In most cases, minimizing memory usage is Vaex’ first priority, and performance comes seconds. This allows Vaex to work with very large datasets, without shooting yourself in the foot.
However, this sometimes comes at the cost of performance.
When we add a new column to a dataframe based on existing, Vaex will create a virtual column, e.g.:
import vaex import numpy as np x = np.arange(100_000_000, dtype='float64') df = vaex.from_arrays(x=x) df['y'] = (df['x'] + 1).log() - np.abs(df['x']**2 + 1).log()
In this dataframe,
x uses memory, while
y does not, it will be evaluate in chunks when needed. To demonstate the performance implications, let us compute with the column, to force the evaluation.

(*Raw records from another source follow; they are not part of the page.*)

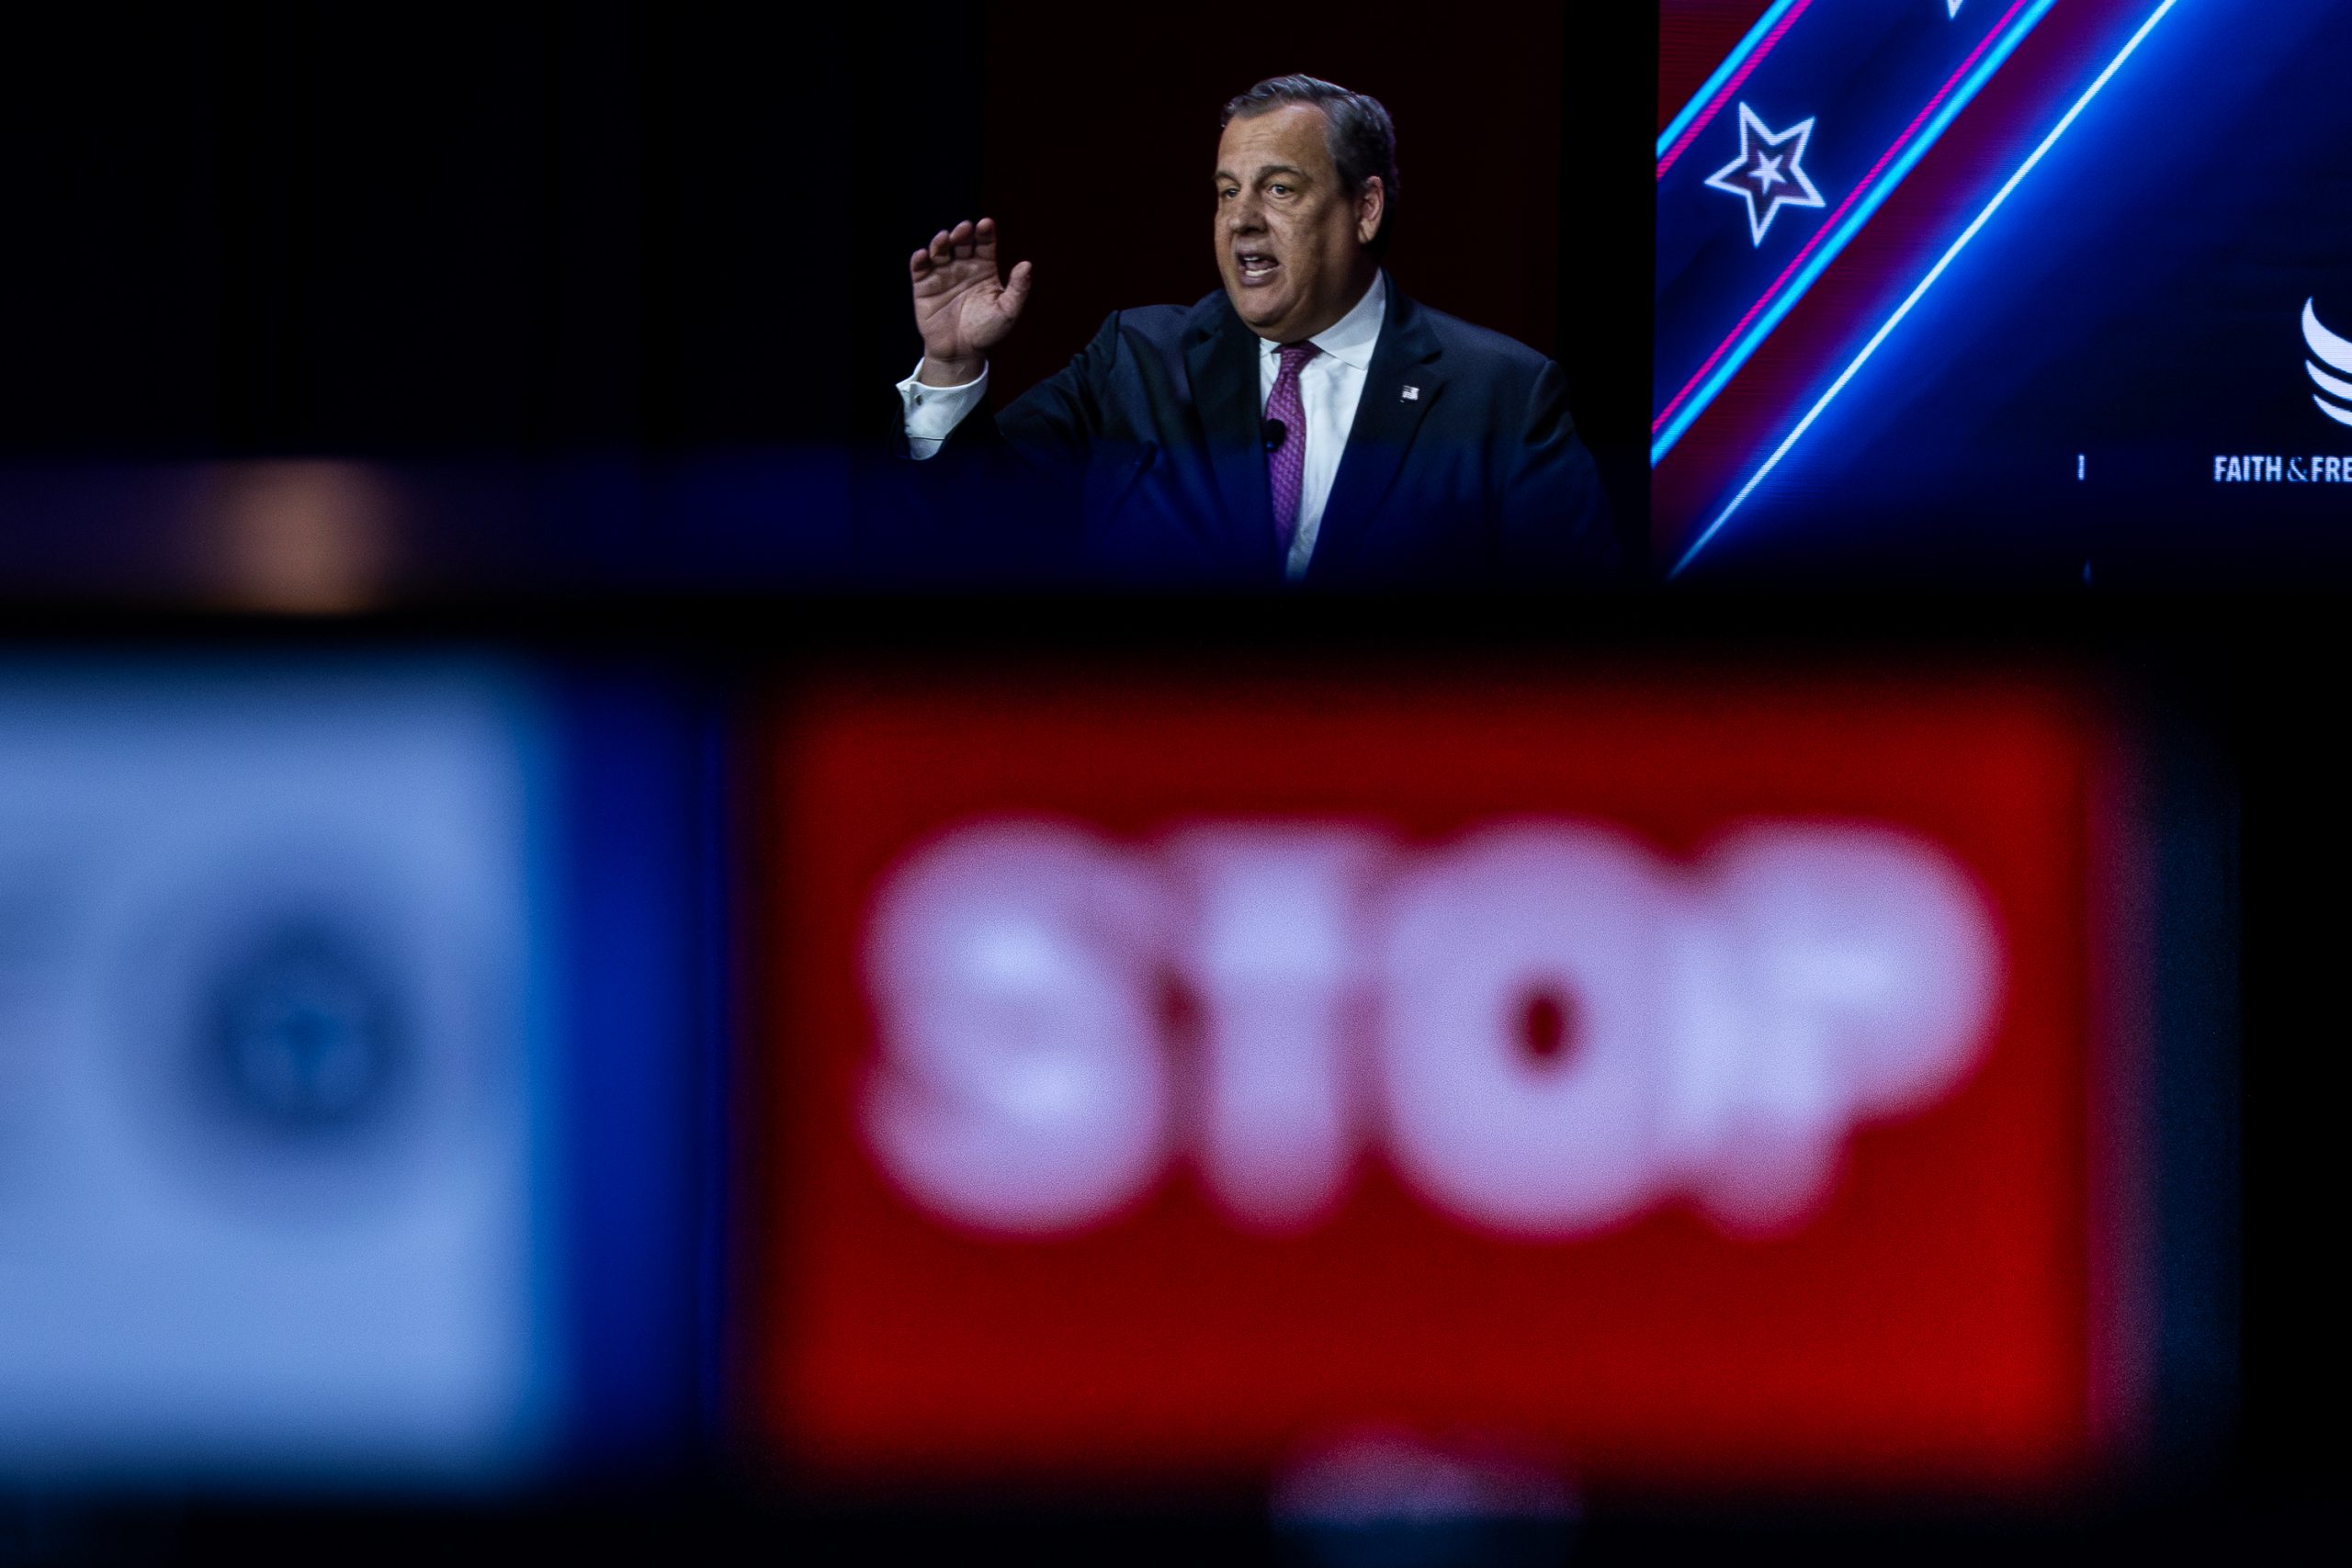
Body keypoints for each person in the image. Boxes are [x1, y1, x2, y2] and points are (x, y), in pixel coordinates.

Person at [888, 74, 1618, 587]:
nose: (1240, 219)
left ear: (1365, 208)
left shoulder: (1501, 393)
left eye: (1279, 189)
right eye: (1227, 192)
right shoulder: (1135, 361)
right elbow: (974, 524)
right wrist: (951, 365)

CPU times: user 2.74 s, sys: 12.3 ms, total: 2.75 s Wall time: 71.2 ms
CPU times: user 3.88 s, sys: 635 ms, total: 4.52 s Wall time: 304 ms
From this, we can see that a similar computation (the mean), with a virtual column can be much slower, a penalty we pay for saving memory.
Materializing the columns¶
We can ask Vaex to materialize a column, or all virtual column using df.materialize
df_mat = df.materialize()
CPU times: user 2.54 s, sys: 14 ms, total: 2.56 s Wall time: 68.1 ms
CPU times: user 2.64 s, sys: 18.7 ms, total: 2.66 s Wall time: 68.1 ms
We now get equal performance for both columns
Consideration in backends with multiple workers¶
As often is the case with web frameworks in Python, we use multiple workers, e.g. using gunicorn. If all workers would materialize, it would waste a lot of memory, there are two solutions to this issue:
Save to disk¶
Export the dataframe to disk in hdf5 or arrow format as a pre-process step, and let all workers access the same file. Due to memory mapping, each worker will share the same memory.
Materialize a single time¶
Gunicorn has the following command line flag:
--preload Load application code before the worker processes are forked. [False]
This will let gunicorn first run you app (a single time), allowing you to do the materialize step. After your script run, it will fork, and all workers will share the same memory.
A good ida could be to mix the two, and use use Vaex’ df.fingerprint method to cache the file to disk.
import vaex import numpy as np import os x = np.arange(100_000_000, dtype='float64') df = vaex.from_arrays(x=x) df['y'] = (df['x'] + 1).log() - np.abs(df['x']**2 + 1).log() filename = "vaex-cache-" + df.fingerprint() + ".hdf5" if not os.path.exists(filename): df.export(filename, progress=True) else: df = vaex.open(filename)
In case the virtual columns change, rerunning will create a new cache file, and changing back will use the previously generated cache file. This is especially useful during development.
In this case, it is still important to let gunicorn run a single process first (using the
--preload flag), to avoid multiple workers doing the same work.